# Task details
Could you set down all of the data again, exactly as it stands?

(Records from a collection)
────────────────
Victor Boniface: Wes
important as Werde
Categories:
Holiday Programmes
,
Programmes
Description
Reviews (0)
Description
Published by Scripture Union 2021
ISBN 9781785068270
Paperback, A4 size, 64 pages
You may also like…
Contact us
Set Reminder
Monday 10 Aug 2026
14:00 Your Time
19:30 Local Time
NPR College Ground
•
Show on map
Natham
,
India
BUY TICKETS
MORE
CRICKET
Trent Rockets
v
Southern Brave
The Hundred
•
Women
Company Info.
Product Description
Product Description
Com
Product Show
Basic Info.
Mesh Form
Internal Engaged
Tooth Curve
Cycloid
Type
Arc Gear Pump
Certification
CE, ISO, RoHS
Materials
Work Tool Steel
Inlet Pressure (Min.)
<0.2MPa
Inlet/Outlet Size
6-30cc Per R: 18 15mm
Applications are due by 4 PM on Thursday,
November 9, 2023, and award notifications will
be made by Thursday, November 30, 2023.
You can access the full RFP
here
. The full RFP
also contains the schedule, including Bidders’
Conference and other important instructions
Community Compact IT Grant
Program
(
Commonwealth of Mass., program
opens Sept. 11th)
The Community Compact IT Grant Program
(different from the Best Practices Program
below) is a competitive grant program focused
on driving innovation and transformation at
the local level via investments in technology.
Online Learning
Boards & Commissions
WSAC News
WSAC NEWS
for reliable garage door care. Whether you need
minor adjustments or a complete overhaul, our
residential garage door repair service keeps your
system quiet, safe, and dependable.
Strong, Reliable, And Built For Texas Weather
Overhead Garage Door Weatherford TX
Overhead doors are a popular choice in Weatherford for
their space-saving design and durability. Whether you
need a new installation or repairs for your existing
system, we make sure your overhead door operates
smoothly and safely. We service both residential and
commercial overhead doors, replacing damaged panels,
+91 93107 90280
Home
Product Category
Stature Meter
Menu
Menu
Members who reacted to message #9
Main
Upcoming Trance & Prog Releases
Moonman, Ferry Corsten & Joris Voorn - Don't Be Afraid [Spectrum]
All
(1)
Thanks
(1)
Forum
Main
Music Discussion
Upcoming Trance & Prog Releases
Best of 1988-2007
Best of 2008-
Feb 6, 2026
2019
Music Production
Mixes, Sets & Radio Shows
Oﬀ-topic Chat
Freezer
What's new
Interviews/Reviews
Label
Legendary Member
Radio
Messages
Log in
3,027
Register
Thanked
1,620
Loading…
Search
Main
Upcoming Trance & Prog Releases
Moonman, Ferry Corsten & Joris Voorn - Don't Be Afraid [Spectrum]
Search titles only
────────────────
# Result of the exercise
Victor Boniface: Wes
important as Werde
Categories:
Holiday Programmes
,
Programmes
Description
Reviews (0)
Description
Published by Scripture Union 2021
ISBN 9781785068270
Paperback, A4 size, 64 pages
You may also like…
Contact us
Set Reminder
Monday 10 Aug 2026
14:00 Your Time
19:30 Local Time
NPR College Ground
•
Show on map
Natham
,
India
BUY TICKETS
MORE
CRICKET
Trent Rockets
v
Southern Brave
The Hundred
•
Women
Company Info.
Product Description
Product Description
Com
Product Show
Basic Info.
Mesh Form
Internal Engaged
Tooth Curve
Cycloid
Type
Arc Gear Pump
Certification
CE, ISO, RoHS
Materials
Work Tool Steel
Inlet Pressure (Min.)
<0.2MPa
Inlet/Outlet Size
6-30cc Per R: 18 15mm
Applications are due by 4 PM on Thursday,
November 9, 2023, and award notifications will
be made by Thursday, November 30, 2023.
You can access the full RFP
here
. The full RFP
also contains the schedule, including Bidders’
Conference and other important instructions
Community Compact IT Grant
Program
(
Commonwealth of Mass., program
opens Sept. 11th)
The Community Compact IT Grant Program
(different from the Best Practices Program
below) is a competitive grant program focused
on driving innovation and transformation at
the local level via investments in technology.
Online Learning
Boards & Commissions
WSAC News
WSAC NEWS
for reliable garage door care. Whether you need
minor adjustments or a complete overhaul, our
residential garage door repair service keeps your
system quiet, safe, and dependable.
Strong, Reliable, And Built For Texas Weather
Overhead Garage Door Weatherford TX
Overhead doors are a popular choice in Weatherford for
their space-saving design and durability. Whether you
need a new installation or repairs for your existing
system, we make sure your overhead door operates
smoothly and safely. We service both residential and
commercial overhead doors, replacing damaged panels,
+91 93107 90280
Home
Product Category
Stature Meter
Menu
Menu
Members who reacted to message #9
Main
Upcoming Trance & Prog Releases
Moonman, Ferry Corsten & Joris Voorn - Don't Be Afraid [Spectrum]
All
(1)
Thanks
(1)
Forum
Main
Music Discussion
Upcoming Trance & Prog Releases
Best of 1988-2007
Best of 2008-
Feb 6, 2026
2019
Music Production
Mixes, Sets & Radio Shows
Oﬀ-topic Chat
Freezer
What's new
Interviews/Reviews
Label
Legendary Member
Radio
Messages
Log in
3,027
Register
Thanked
1,620
Loading…
Search
Main
Upcoming Trance & Prog Releases
Moonman, Ferry Corsten & Joris Voorn - Don't Be Afraid [Spectrum]
Search titles only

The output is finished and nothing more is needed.